• **Quoted passage**

>> START

Microsoft Kin photos

Microsoft has just launched its new phone service called Kin, along with two devices, named Kin 1 (Kin 1 photo gallery) and Kin 2 (Kin 2 photo gallery). The idea was to create a phone for heavy texters and those who love to stay in touch with friends and family through social networks. Microsoft has introduced a whole new user interface for its phones with design elements borrowed from Windows Phone 7 and it looks very good (photos coming shortly). Kin 1 and Kin 2 will sync all their content and contacts directly with the cloud – at all times. If you lose your phone, just get a new one and re-sync, that’s it. On the desktop side, Microsoft has a web browser application that shows you the phone content, but in the comfortable space of a desktop monitor. You can interact with the content, do whatever you want with the files (on the local disk) and see a view of your friends’ updates. The whole thing is brilliant and it could shake the Teen Smartphone market.

Our 8mn Kin User Interface Tour

Microsoft Presentation Video

User Interface

In the short time that we have been able to play with it, the user interface was very good. It puts the focus on the people that you communicate the most with, but leave others only a few clicks away. It lets users share stuff easily: just dump everything into “The Spot” (an area at the bottom of the screen) and share. By everything I mean that you can drag and drop Photos, Links, Users etc… and it will figure out that you want to share all these items with the folks in there. It can actually save a lot of typing, if you share things with your inner circle.

>> END

• **Exercise**
Reproduce word for word the part of the Kin article that opens with the words containing "Microsoft Presentation Video" and closes with "your inner circle.".

• **Provided data**

>> START

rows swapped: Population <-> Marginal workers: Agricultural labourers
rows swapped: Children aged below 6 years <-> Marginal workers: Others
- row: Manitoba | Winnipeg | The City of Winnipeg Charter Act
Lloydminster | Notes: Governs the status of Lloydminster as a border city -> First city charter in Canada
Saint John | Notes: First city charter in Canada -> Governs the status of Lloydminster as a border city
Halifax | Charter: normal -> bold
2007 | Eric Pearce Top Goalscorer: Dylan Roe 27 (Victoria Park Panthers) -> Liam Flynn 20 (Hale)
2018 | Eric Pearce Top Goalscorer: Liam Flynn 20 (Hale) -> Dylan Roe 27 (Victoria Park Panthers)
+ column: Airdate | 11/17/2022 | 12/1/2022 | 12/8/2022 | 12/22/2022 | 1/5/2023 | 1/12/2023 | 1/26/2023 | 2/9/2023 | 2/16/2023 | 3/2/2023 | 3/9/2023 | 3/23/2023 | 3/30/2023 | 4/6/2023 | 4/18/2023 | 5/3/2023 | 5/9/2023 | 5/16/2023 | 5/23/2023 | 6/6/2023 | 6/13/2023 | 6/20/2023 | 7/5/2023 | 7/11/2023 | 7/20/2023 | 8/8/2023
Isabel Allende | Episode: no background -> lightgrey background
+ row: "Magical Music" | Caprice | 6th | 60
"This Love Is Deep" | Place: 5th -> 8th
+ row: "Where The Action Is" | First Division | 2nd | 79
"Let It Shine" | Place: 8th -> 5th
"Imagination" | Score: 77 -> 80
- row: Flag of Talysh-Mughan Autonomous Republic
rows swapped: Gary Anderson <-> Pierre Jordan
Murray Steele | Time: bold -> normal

>> END

• **Answer for the task**
Microsoft Presentation Video

User Interface

In the short time that we have been able to play with it, the user interface was very good. It puts the focus on the people that you communicate the most with, but leave others only a few clicks away. It lets users share stuff easily: just dump everything into “The Spot” (an area at the bottom of the screen) and share. By everything I mean that you can drag and drop Photos, Links, Users etc… and it will figure out that you want to share all these items with the folks in there. It can actually save a lot of typing, if you share things with your inner circle.